PEI

Emergency responders upset radio plan ditched

Emergency responders in P.E.I. are disappointed a plan to create a regional emergency radio system has been scrapped.

Emergency responders in P.E.I. are disappointed a plan to create a regional emergency radio system has been scrapped.

A shared system to make it easier for ambulance, fire departments, and police to communicate was in the works, but the three Maritime provinces announced this week they can't afford it.

Firefighters have difficulties connecting with paramedics, police and other firefighters because the radio equipment keeps breaking down, said Tim Jenkins, president of the P.E.I. Firefighters Association.

"It means trying your radio, seeing if you can get through. A lot of times, trying two or three times. You figure you can't get through, and then, finding a cellphone somewhere and trying to make a phone call seeing if you can't get through that way," said Jenkins.

Each fire department has a different system and Jenkins said he would like to see that replaced with one system for all emergency services.

"Preferably, of course, you'd like to have one radio system that works Island-wide and anybody can talk to anybody — like this initiative was for," said Jenkins.

"It's most important for firefighters that we can talk to our firefighters. You hate to keep relating back to it — but the World Trade Centre — radios didn't work, and we know what happened there."

Police disappointed

To fix the problem, the province decided to team up with Nova Scotia and New Brunswick three years ago to create a new Maritime-wide radio system that would allow all emergency services to talk to each other.

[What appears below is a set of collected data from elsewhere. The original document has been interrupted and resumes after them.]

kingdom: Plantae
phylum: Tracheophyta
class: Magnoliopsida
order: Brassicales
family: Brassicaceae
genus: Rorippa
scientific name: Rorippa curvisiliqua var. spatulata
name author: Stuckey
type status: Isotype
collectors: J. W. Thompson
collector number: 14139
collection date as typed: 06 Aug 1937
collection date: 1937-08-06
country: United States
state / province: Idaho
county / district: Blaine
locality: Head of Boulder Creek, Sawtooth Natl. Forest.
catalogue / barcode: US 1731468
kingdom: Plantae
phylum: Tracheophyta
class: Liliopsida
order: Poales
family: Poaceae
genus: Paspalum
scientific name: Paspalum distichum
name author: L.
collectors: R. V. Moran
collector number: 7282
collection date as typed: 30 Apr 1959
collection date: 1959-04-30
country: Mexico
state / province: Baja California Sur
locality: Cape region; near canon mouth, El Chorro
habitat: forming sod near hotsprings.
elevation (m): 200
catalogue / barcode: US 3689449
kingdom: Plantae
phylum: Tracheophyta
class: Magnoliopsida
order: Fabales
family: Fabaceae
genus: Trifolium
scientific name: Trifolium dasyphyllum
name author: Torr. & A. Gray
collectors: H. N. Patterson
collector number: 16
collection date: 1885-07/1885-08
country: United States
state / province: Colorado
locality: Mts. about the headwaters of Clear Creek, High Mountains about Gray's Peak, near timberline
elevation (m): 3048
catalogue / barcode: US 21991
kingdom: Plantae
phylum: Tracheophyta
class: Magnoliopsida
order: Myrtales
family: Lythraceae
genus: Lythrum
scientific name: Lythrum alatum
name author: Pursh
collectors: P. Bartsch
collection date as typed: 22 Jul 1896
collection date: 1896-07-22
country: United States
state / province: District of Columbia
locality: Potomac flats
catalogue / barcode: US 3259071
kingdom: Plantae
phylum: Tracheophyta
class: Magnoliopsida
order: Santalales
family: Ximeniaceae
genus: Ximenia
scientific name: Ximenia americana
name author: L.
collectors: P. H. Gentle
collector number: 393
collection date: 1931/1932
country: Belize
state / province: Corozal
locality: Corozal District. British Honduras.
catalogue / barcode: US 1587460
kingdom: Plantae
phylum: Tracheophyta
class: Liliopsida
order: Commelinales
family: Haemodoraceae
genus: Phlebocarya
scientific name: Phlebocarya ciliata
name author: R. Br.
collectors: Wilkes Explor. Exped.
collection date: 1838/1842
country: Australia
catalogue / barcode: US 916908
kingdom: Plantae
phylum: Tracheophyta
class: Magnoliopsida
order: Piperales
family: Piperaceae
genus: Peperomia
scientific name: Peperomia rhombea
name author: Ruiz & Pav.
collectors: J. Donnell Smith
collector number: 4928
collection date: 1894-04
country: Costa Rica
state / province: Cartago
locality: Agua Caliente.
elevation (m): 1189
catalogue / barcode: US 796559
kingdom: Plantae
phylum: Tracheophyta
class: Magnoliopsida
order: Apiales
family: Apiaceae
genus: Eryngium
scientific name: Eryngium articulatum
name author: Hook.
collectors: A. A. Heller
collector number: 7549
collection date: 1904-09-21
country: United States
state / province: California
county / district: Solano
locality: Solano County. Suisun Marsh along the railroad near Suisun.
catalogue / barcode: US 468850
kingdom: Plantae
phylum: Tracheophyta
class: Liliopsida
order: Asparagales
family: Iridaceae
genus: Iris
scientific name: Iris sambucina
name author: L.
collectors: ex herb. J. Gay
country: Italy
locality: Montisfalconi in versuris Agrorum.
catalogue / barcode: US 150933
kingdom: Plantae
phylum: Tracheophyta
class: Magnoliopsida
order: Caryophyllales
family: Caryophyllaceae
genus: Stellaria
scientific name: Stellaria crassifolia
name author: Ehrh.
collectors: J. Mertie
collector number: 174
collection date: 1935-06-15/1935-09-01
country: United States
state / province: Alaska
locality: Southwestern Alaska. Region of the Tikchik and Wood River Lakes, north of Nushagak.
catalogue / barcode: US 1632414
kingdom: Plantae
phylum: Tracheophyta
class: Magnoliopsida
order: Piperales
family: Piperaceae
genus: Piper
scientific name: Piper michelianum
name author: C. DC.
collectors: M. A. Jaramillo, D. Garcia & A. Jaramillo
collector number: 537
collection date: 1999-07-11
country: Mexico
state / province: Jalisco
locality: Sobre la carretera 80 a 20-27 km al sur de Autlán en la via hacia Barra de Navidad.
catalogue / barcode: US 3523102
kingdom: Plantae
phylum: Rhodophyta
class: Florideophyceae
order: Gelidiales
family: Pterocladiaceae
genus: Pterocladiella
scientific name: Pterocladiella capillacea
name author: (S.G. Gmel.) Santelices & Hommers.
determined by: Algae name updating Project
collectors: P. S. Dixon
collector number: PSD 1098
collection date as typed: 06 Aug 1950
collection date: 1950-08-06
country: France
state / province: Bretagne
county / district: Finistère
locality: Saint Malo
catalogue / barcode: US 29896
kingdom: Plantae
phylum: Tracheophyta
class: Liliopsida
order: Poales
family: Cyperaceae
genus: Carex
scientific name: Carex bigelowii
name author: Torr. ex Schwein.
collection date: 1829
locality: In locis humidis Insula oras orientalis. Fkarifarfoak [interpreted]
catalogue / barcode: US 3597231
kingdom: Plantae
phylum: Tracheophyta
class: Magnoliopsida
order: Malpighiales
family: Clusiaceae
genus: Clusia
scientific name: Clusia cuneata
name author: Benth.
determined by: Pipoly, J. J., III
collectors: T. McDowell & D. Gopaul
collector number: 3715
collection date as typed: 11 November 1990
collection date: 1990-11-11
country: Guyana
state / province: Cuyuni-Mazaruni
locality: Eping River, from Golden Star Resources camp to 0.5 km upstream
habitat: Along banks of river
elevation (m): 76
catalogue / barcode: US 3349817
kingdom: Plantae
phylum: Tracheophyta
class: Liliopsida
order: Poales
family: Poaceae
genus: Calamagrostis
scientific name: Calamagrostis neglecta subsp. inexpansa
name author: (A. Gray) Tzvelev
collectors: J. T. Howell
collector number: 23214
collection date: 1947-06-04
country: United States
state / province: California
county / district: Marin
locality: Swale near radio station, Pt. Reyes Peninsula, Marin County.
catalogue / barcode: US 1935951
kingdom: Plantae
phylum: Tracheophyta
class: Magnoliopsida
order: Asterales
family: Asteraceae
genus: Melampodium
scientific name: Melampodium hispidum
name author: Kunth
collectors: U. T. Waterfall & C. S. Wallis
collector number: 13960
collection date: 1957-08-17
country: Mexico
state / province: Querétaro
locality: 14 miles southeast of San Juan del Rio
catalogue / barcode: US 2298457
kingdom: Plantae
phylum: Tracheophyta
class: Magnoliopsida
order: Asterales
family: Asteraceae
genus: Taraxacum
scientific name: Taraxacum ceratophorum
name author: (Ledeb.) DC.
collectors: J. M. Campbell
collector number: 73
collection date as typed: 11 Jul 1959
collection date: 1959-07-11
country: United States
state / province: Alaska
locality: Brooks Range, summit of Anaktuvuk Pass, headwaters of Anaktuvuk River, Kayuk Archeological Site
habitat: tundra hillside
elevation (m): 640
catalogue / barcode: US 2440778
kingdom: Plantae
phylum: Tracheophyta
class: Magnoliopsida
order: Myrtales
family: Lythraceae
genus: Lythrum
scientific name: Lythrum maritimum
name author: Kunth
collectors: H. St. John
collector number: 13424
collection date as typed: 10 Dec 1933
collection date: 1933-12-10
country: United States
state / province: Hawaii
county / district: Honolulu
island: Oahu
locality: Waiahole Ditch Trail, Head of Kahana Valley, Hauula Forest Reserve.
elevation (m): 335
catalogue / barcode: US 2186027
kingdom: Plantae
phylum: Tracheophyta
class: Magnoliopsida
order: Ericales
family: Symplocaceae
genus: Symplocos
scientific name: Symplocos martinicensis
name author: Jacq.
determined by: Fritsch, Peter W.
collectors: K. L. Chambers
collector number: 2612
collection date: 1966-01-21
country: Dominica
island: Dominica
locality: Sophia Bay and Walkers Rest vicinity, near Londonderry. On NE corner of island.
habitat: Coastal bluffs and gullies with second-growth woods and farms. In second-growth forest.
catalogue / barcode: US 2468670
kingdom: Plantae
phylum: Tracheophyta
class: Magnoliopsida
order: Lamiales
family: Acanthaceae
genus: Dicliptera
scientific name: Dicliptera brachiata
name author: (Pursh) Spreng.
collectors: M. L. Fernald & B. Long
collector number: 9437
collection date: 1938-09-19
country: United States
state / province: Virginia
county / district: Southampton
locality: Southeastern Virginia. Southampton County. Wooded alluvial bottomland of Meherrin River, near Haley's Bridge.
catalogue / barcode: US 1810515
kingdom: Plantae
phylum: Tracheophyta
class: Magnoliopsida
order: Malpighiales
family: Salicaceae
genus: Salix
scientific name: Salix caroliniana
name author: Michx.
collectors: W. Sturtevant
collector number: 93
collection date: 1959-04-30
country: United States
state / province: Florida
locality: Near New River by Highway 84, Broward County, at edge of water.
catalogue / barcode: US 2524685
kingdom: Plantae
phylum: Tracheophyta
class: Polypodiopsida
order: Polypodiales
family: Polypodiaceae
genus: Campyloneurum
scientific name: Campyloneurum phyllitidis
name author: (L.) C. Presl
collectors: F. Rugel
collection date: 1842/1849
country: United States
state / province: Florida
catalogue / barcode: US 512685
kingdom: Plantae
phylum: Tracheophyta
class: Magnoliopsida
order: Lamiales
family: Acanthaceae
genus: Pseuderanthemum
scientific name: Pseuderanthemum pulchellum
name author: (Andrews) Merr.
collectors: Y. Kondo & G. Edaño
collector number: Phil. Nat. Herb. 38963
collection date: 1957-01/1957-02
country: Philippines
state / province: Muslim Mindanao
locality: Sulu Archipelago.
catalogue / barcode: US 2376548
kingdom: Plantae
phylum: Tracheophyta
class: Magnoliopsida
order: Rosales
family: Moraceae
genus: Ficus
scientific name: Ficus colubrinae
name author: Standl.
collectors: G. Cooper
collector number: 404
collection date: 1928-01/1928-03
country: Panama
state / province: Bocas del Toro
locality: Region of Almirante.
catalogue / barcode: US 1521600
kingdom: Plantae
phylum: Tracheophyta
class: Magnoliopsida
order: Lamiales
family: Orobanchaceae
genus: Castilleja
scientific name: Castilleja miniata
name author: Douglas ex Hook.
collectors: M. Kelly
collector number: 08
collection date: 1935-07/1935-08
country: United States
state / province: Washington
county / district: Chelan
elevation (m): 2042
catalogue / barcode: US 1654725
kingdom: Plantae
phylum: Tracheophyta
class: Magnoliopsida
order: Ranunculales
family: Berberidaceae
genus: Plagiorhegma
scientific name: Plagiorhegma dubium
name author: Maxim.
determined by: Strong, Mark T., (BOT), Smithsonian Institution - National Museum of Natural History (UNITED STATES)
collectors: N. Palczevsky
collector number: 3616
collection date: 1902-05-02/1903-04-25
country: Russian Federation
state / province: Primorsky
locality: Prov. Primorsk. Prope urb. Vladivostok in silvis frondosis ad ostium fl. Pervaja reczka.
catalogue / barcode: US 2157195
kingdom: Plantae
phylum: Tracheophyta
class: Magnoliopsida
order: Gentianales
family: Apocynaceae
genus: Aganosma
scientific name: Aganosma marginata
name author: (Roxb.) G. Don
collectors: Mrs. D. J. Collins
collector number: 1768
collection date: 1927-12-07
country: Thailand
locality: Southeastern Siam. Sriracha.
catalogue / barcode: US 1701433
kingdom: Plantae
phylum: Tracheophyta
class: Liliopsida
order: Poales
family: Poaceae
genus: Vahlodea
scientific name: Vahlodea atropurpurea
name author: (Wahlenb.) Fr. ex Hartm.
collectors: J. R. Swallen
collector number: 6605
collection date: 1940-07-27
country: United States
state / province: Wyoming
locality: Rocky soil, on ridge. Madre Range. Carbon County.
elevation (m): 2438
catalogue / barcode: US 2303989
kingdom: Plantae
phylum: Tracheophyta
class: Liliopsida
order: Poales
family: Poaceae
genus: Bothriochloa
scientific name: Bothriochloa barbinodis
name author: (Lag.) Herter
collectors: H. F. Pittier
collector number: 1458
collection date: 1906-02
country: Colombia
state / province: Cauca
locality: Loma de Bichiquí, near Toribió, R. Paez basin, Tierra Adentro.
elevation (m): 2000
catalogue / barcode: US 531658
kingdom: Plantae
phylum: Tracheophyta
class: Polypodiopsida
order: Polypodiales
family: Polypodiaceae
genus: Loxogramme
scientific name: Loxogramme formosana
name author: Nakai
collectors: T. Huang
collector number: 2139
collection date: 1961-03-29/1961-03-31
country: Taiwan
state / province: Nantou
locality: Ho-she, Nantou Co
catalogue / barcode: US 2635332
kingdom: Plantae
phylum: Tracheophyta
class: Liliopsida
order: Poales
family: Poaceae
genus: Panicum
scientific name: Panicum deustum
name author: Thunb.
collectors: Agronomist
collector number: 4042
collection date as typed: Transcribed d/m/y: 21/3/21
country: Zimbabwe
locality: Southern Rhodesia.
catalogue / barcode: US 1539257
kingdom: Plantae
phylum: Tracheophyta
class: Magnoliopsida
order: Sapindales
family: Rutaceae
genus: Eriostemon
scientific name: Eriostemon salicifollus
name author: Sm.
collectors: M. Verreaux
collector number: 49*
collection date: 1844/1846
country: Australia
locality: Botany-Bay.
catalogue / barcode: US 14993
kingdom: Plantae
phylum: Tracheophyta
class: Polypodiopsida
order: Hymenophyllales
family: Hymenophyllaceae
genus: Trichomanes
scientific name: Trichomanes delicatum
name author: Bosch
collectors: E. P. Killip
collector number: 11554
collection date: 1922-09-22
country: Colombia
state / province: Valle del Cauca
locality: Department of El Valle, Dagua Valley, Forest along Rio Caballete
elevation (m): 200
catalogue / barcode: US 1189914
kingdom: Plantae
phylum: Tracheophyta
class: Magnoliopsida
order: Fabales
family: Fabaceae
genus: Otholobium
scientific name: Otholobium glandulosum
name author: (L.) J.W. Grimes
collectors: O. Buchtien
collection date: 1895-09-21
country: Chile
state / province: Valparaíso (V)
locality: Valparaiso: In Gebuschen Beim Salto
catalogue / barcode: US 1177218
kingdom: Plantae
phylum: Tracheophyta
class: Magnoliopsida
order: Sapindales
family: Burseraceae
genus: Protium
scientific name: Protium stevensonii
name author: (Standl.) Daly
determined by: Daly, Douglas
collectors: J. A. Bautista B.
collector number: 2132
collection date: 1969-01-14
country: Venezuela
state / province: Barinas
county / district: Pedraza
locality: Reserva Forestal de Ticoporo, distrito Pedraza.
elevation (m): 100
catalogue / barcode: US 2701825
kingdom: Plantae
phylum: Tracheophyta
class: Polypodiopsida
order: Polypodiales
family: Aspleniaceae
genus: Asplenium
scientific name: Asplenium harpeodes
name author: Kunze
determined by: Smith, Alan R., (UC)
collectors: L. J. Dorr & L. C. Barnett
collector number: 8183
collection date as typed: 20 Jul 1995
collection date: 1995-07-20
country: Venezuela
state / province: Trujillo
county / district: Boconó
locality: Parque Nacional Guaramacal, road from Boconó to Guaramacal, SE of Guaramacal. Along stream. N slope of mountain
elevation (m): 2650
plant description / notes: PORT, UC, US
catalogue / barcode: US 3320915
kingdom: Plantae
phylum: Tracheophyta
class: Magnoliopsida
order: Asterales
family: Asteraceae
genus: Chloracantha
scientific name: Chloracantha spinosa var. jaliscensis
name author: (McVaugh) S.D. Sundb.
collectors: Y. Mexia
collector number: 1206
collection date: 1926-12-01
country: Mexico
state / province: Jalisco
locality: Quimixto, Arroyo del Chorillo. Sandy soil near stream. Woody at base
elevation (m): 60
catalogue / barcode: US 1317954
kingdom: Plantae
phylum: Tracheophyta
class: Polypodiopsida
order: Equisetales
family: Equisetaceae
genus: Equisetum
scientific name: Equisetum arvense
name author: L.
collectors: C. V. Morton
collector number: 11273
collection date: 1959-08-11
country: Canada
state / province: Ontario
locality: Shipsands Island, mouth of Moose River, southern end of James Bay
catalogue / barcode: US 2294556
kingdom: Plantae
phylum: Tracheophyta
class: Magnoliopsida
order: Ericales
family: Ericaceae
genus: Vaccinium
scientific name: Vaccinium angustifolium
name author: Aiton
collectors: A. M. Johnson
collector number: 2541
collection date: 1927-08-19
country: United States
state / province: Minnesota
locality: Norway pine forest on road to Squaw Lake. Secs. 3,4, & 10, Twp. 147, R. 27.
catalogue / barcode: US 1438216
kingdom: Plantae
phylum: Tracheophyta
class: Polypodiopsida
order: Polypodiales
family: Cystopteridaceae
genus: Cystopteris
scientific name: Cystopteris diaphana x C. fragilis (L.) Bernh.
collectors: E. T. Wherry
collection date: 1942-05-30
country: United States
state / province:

"The financial components were considered, the technical components were considered, and at the end of the deliberations, it was decided not to proceed," said Aaron Campbell, director of public safety.

The province isn't saying exactly how much the job would have cost, but it's estimated to be several hundred million dollars.

The federal government had pledged $50 million toward the project.

Charlottetown Police are also disappointed the project isn't going ahead.

It had been testing a digital radio system to use until the new Maritime-wide system was in place. Now, police said they'll have to find something more permanent.

"We'll go back into our budget, and we will look at budgeting for a more permanent solution to any radio issues that we have," said Gary MacGuigan, deputy chief of police.

The province said it has no more plans to update radio systems.